My father’s coffin, by Jeff Miller
A few years ago, my adult son and I drove from Chicago to New York with my father’s coffin crammed into my Mazda micro-van. The coffin just fit, if you count being wedged between the front seats and extending from the tailgate all the way up to the rear-view mirror as “fitting.”
My father was not in the coffin.
I’d never thought about building a coffin, really. Although I’d seen Mike Siemsen and his crew build one at Handworks, and had seen Chris Schwarz’s blog post on the subject when he hosted a coffin building party to explore the topic for his book, both of these made me feel a little uneasy.
But when it became clear my father’s ten-year battle with cancer finally became un-winnable, I decided I would make his coffin. As opposed to the lighthearted fun of Mike’s and Chris’s builds, this one was intense, sad, and meaningful.
Despite the cancer and his age, my dad had always seemed immortal, as most of our parents do – up to a point. At 83 years old, he was still active and full of life. The two of us had taken a ski trip to Vermont together when he was 80. The weather was bitter cold, but the snow was perfect, and we skied nothing but expert slopes for three days. My concepts of aging and fighting cancer were radically upended.
I’ve always been fascinated by the transformation that takes place as I work, when a pile of fancy sticks turns into a piece of furniture. My first woodworking was building musical instruments. I was a musician at the time, and that change seemed even more magical and mystifying. How (and when) did a collection of wood bits transform into something able to play music, express emotions, and move an audience?

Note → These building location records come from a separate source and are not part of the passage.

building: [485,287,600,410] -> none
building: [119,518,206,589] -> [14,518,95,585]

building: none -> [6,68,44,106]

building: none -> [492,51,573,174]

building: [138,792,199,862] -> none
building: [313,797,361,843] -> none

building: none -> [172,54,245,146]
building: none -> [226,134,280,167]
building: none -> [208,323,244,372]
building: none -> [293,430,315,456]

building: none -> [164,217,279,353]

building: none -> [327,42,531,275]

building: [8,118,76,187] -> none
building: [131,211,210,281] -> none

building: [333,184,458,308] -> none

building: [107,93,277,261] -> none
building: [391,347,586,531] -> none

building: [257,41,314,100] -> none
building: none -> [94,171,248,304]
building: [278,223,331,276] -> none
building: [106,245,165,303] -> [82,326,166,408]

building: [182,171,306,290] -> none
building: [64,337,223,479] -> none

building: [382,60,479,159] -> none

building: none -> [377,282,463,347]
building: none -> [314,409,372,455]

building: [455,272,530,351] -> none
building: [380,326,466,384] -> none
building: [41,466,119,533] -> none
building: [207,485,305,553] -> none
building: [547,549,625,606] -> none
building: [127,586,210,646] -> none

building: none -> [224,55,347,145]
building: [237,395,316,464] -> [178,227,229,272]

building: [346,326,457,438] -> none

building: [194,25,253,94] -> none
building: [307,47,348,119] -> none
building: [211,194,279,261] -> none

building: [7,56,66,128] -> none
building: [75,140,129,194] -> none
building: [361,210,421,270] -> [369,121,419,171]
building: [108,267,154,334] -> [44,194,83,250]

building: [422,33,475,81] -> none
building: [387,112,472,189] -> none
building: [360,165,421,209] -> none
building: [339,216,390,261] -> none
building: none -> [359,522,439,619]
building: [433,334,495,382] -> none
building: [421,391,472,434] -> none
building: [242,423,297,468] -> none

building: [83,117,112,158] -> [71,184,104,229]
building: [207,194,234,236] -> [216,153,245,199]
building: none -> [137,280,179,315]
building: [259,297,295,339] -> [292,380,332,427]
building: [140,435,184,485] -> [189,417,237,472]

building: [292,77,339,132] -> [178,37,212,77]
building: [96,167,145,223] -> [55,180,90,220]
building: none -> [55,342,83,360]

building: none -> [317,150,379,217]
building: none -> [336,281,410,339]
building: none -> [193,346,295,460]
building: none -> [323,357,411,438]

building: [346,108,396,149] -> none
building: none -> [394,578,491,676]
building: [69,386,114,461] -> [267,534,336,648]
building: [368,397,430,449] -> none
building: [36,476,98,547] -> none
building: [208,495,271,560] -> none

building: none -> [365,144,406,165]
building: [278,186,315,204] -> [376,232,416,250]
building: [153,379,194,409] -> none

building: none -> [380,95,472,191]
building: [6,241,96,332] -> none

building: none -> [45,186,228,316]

There was a different mystery when I went to the lumberyard to pick out the wood. The plain pine boards felt like a coffin the moment I touched them. And really, from that moment until I finished my father’s final resting place a few days later, I spent my time alternating between focused woodworking and reminiscences of life with my father.
Dad died about six weeks after I made the coffin. I never did tell him what I did. Despite the fact that he had chosen hospice, I didn’t feel he needed such a concrete reminder of where he was going. Instead, we chose to celebrate his life as best we could with the time we had.
It is a great blessing in the Jewish religion to be able to do something for someone when they can no longer do anything for themselves, or even thank you for what you’ve done. This is ritualized at the funeral, where the mourners will shovel a bit of dirt onto the coffin. This has always been the most painful and meaningful part of the burial service for me. But building the coffin expanded that moment and combined it with something I love to do for other reasons. It was a profound and moving experience — one that made coping with dad’s impending death much easier.